The need for quantitative criteria to appraise the quality of implementation research has recently been highlighted to improve methodological rigor. The Implementation Science Research development (ImpRes) tool and supplementary guide provide methodological guidance and recommendations on how to design high-quality implementation research. Here we report the development of the Implementation Science Research Project Appraisal Criteria (ImpResPAC) tool, a quantitative appraisal tool, developed based on the structure and content of ImpRes, to evaluate the conceptual and methodological quality of implementation research.
This study employed a two-stage, prospective mixed-methods design. In stage 1, the 10 domains of the ImpRes tool, guidance and recommendations contained in the supplementary guide and within the literature, were mapped to ImpResPAC. In stage 2, an international multi-disciplinary expert group, recruited through purposive sampling, informed the refinement of ImpResPAC, including content, scoring system and user instructions. We also calculated descriptive characteristics for each domain.
We developed an initial version of ImpResPAC containing 55 items, indicating high-quality implementation research across 10 domains. ImpResPAC tool users assign a global score from 1-5 to each domain, indicating the quality of an implementation project.
69 experts, from 8 countries, reviewed and provided feedback, including modifications and suggestions for improvement, on one or more ImpResPAC domains.

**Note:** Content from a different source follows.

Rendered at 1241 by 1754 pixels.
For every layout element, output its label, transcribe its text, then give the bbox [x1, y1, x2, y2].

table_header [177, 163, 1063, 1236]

Across 10 ImpResPAC domains, 50-75% of experts believe that the initial ImpResPAC domain items represented and reflected high-quality conceptual and methodological elements of implementation research. We are currently modifying ImpResPAC based on the extensive expert feedback we have received.
We have developed a quantitative appraisal tool, ImpResPAC, to allow implementation research stakeholders, primarily grant reviewers and educators, to undertake a comprehensive and transparent appraisal of the quality of implementation research. The next step of this research is to evaluate the psychometric properties of ImpResPAC.